(PROVIDED RECORDS):
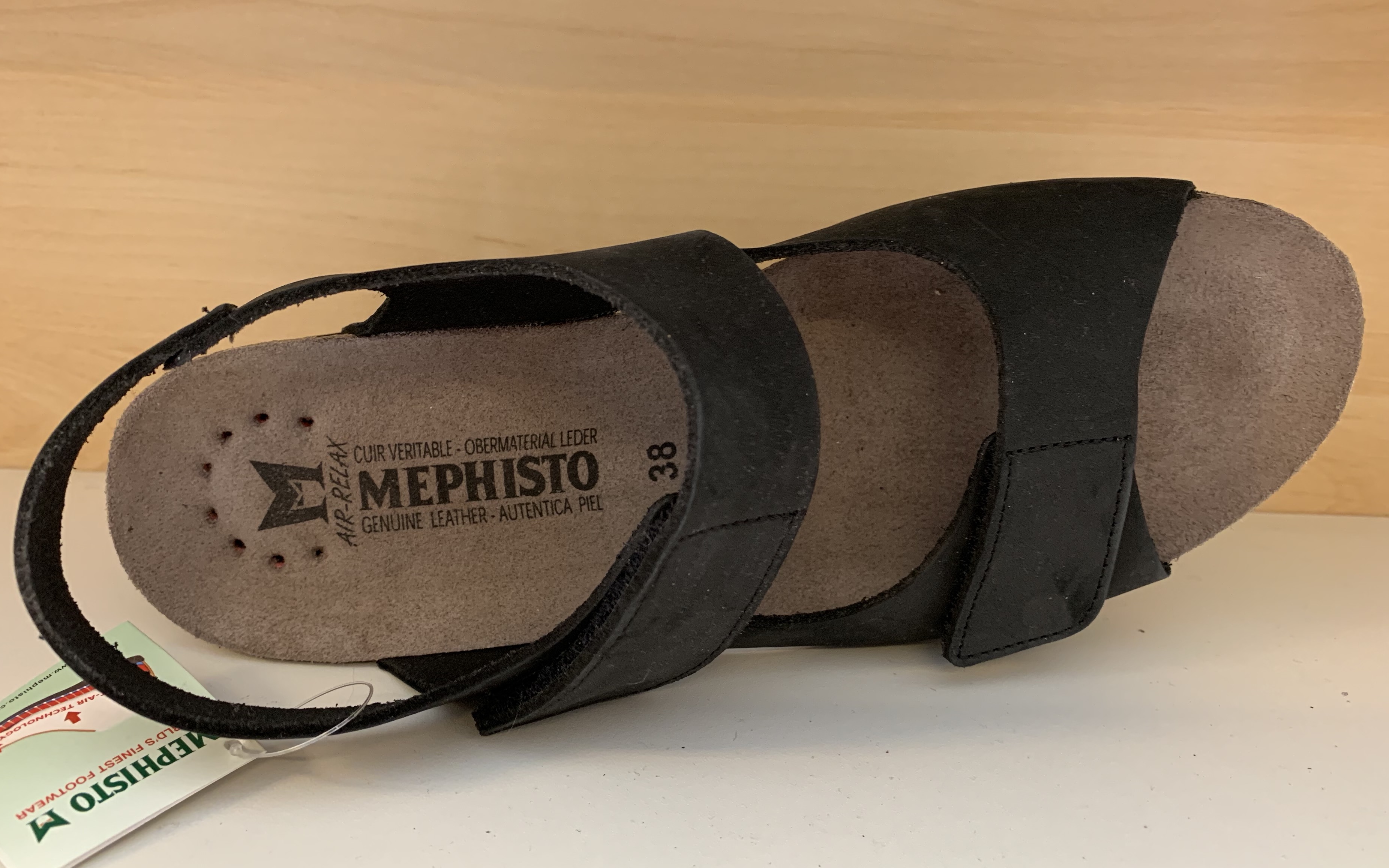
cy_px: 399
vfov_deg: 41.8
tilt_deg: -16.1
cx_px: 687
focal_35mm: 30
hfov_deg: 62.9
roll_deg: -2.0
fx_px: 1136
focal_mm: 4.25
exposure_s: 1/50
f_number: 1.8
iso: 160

--

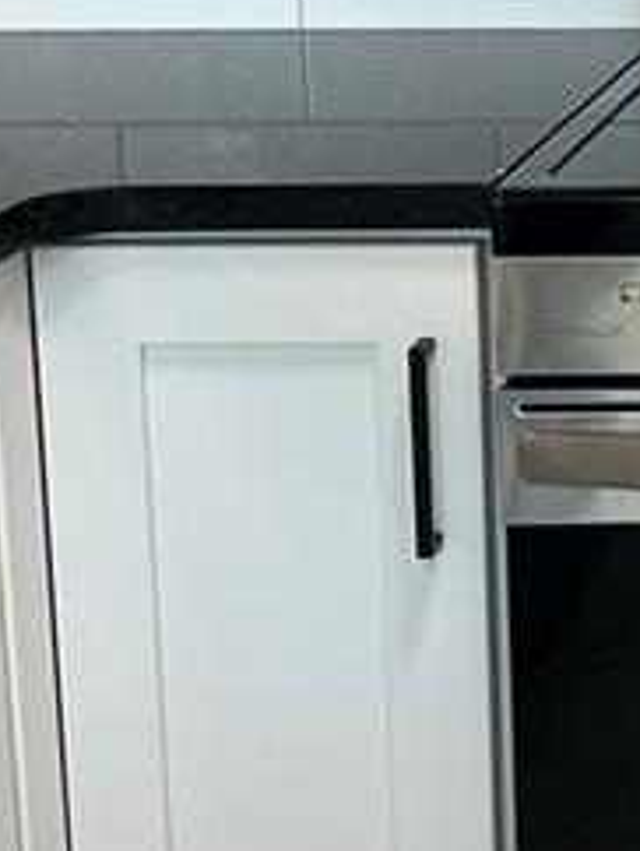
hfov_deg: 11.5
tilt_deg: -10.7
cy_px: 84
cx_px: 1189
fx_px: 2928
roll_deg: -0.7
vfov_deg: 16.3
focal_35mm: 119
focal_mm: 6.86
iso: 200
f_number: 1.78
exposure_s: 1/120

(EXERCISE DIRECTIONS): The stretch of entries above that starts with the line containing "hfov_deg: 11.5" and goes on through the line containing "exposure_s: 1/120" is to be transcribed exactly, and no other line is to be transcribed.

(ANSWER BOX):
hfov_deg: 11.5
tilt_deg: -10.7
cy_px: 84
cx_px: 1189
fx_px: 2928
roll_deg: -0.7
vfov_deg: 16.3
focal_35mm: 119
focal_mm: 6.86
iso: 200
f_number: 1.78
exposure_s: 1/120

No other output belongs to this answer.